TEXT SHOWN »
It seems only fitting that this article accompany my previous post on the rebellious jurors! It serves well to highlight the hypocrisy involved in these ridiculously dangerous drug laws.
By Pat Shannan
• Cartel member says U.S. traded
guns for information on Mexican gangs
• Eric Holder’s ‘Fast &
Furious’ may be responsible for thousands of deaths
A
high-ranking Mexican drug cartel operative alleges that the U.S. government’s
Fast and Furious gun operation was not about tracking guns but rather about
supplying them to a drug cartel ~ and in much larger numbers than Attorney
General Eric Holder has admitted ~ in return for the violent gang’s help in
wiping out rival drug runners.
.
Jesus Vicente Zambada-Niebla was the logistics coordinator for the powerful Sinaloa Cartel. He has been quietly held in various U.S. prisons since before the Fast and Furious story even broke.
Zambada-Niebla claims
that the U.S. helped finance and arm the Sinaloa cartel through Fast and
Furious in exchange for information that allowed the Drug Enforcement
Administration (DEA), U.S. Immigration and Customs Enforcement (ICE) and other federal
agencies to take down rival drug cartels.
The Sinaloa cartel
was thus given a monopoly and permitted to traffic massive amounts of drugs
across the U.S. border from 2004 to 2009. With the evidence and testimony
produced from the ongoing congressional investigation into Fast and Furious, it
is now apparent that the criminal activity continued for more than two years
after the 2009 date of Zambada-Niebla’s claim of firsthand knowledge.

EXERCISE SET »
1) Decide whether each statement agrees with the Fast and Furious article, answering yes or no and quoting the words of the article that settle it: (a) Zambada-Niebla was the logistics coordinator for the Sinaloa Cartel; (b) the Sinaloa cartel was permitted to traffic drugs across the U.S. border from 2004 to 2009; (c) Zambada-Niebla was taken into U.S. custody after the Fast and Furious story broke.
2) Write a continuation of the Fast and Furious article, picking up right after its final sentence.
The listing that comes next is drawn from a separate source.

GIVEN RECORDS »
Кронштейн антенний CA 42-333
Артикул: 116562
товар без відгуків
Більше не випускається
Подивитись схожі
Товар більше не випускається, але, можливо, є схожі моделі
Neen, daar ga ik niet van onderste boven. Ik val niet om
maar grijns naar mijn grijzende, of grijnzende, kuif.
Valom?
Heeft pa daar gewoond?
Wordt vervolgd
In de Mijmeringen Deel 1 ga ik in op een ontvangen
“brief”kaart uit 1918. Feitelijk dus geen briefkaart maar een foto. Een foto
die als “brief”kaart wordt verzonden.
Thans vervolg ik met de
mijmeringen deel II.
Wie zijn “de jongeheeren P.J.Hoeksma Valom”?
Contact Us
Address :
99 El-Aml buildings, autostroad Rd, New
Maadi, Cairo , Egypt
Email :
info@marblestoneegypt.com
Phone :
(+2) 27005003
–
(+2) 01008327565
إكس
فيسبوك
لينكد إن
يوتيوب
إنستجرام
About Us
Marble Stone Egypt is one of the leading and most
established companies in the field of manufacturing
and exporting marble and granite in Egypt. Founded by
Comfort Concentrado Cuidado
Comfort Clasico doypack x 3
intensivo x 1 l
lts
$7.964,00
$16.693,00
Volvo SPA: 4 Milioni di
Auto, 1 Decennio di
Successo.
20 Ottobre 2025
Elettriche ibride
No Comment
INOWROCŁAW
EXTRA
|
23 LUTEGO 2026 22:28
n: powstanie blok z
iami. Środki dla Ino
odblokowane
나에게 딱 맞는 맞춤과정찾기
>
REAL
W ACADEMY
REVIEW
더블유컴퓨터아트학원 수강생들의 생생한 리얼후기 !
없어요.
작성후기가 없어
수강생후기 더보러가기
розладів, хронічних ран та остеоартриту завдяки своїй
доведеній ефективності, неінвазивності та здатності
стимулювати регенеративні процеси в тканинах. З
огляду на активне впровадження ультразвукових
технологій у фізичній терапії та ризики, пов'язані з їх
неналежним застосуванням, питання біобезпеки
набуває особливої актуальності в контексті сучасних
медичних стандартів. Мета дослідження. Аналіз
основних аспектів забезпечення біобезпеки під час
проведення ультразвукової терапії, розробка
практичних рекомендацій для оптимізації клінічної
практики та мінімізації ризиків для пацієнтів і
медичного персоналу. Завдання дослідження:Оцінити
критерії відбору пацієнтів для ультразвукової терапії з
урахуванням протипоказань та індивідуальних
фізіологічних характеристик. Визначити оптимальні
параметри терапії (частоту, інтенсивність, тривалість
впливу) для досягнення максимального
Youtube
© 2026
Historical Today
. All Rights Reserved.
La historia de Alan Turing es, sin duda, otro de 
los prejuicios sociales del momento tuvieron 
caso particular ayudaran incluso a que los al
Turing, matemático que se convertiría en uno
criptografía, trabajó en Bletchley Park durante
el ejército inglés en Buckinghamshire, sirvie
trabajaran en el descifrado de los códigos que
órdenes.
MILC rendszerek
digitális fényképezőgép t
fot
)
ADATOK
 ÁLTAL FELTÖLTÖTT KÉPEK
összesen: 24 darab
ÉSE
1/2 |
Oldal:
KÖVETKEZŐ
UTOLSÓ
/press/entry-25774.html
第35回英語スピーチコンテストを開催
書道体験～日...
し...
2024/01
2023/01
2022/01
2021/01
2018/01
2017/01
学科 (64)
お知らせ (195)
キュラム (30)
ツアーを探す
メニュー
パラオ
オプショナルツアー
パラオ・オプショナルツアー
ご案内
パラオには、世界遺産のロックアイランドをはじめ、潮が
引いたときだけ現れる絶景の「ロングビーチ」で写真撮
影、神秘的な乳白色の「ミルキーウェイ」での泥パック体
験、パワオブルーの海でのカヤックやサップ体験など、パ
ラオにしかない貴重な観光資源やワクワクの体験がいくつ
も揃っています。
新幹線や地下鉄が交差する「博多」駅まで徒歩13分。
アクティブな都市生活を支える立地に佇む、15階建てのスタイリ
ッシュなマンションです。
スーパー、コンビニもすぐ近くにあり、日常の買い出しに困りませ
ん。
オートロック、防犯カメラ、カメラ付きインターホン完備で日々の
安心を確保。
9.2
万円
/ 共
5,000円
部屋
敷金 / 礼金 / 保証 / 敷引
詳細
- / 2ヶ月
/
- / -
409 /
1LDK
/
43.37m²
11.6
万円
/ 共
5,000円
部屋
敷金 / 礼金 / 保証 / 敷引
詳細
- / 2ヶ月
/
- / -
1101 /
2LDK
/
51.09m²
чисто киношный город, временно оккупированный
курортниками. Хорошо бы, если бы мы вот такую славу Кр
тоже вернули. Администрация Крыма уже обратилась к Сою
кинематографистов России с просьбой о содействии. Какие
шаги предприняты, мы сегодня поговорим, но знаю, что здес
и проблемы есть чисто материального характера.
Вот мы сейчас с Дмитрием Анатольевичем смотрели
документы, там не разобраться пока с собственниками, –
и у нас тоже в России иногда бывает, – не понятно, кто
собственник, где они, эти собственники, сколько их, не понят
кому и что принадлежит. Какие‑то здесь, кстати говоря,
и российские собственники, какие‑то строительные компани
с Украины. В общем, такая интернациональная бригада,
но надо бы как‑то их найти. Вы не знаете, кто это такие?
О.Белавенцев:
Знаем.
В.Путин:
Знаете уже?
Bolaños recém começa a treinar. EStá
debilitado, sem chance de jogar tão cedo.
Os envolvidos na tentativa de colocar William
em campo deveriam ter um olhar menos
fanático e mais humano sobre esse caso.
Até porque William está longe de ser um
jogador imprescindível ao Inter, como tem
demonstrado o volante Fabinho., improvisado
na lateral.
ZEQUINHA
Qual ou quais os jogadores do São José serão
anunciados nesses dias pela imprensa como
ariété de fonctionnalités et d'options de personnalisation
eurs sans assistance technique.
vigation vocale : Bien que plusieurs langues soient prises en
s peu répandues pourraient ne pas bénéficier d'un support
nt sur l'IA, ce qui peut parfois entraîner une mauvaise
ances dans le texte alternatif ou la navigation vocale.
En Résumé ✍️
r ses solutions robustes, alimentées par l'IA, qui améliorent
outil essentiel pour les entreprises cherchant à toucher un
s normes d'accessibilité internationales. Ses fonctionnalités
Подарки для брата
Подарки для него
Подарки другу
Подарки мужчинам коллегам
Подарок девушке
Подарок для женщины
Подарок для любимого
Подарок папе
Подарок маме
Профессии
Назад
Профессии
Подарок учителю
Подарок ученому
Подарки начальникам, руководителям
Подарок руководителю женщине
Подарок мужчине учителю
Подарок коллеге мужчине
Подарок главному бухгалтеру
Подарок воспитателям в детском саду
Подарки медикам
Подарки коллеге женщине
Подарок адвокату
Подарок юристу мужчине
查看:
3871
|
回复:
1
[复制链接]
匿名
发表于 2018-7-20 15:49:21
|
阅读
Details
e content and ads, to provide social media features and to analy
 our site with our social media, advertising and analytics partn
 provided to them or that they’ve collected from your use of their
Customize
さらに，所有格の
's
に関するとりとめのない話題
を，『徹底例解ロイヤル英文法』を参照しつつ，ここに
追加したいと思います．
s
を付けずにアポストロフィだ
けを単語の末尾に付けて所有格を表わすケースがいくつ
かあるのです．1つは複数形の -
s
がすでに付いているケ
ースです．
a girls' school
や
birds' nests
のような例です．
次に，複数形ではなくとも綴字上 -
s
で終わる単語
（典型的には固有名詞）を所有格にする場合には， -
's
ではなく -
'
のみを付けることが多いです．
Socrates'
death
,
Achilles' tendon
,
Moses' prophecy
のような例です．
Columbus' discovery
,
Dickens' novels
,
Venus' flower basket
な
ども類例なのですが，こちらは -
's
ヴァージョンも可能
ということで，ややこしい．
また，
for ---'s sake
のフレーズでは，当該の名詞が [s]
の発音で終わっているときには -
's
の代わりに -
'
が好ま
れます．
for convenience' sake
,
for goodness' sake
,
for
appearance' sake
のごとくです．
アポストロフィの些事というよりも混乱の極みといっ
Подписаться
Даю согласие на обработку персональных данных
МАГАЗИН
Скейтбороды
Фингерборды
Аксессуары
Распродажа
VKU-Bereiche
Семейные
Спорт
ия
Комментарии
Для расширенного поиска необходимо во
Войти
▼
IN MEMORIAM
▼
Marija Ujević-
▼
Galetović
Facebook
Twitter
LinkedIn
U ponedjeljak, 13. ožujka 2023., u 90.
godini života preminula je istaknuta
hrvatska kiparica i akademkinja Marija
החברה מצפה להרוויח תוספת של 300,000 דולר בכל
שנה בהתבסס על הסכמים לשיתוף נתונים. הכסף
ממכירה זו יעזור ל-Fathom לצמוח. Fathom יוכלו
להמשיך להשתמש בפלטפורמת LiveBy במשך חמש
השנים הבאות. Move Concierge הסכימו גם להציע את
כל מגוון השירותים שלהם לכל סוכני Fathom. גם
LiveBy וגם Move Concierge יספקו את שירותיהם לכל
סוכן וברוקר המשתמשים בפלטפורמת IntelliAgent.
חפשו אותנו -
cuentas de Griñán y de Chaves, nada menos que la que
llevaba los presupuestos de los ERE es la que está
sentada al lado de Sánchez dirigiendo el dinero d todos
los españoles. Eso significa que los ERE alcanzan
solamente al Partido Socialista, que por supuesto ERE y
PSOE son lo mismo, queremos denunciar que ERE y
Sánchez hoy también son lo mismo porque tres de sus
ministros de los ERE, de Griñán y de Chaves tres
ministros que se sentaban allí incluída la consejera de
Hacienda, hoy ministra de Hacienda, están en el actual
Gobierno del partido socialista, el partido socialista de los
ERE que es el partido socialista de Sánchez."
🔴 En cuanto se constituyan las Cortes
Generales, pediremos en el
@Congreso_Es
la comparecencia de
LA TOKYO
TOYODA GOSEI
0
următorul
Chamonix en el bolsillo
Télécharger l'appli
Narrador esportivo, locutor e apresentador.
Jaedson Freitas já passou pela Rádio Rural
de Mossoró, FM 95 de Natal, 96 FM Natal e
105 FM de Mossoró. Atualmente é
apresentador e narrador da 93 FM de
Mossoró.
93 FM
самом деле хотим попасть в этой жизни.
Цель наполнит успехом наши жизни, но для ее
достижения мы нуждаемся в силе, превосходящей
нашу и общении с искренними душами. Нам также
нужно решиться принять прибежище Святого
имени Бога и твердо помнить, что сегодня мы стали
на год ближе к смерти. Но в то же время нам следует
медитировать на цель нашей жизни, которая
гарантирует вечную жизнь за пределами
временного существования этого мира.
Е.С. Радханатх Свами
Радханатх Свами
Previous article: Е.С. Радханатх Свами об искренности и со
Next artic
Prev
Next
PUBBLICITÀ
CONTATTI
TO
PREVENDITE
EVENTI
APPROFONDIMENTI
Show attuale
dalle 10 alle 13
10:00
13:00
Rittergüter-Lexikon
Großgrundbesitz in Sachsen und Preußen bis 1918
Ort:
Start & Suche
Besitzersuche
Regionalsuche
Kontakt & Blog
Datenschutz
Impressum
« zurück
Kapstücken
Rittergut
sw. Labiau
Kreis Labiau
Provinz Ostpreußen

ANSWERS BELOW »
1)
(a) Yes: "Jesus Vicente Zambada-Niebla was the logistics coordinator for the powerful Sinaloa Cartel."
(b) Yes: "permitted to traffic massive amounts of drugs across the U.S. border from 2004 to 2009"
(c) No: "He has been quietly held in various U.S. prisons since before the Fast and Furious story even broke."

2)
In
a motion for discovery filed in federal court in July 2011, Zambada-Niebla
claims:
“The Sinaloa cartel, under the leadership of defendant’s father, Ismael Zambada [Garcia], and ‘Chapo’ Guzman, was given carte blanche to continue to smuggle tons of illicit drugs into Chicago and the rest of the United States and was also protected by the U.S. government from arrest and prosecution in return for providing information against rival cartels, which helped Mexican and U.S. authorities capture or kill thousands of rival cartel members.”
According
to a court motion, “Mr. Zambada-Niebla was also told that the arrangements with
him had been approved at the highest levels of the U.S. government.”
.
Zambada-Niebla said DEA and other federal agents reneged only hours after coming to a protection agreement in exchange for his inside information. He was led to believe that under the agreement, any activities of the Sinaloa cartel, including the kind described in the indictment, were covered, and that he was immune from arrest or prosecution ~ even though the DEA agents knew that there was an extradition warrant outstanding for his arrest.
Instead,
Zambada-Niebla was arrested by Mexican authorities five hours later and was
then turned over to authorities from the United States. His federal trial is
scheduled for October 9.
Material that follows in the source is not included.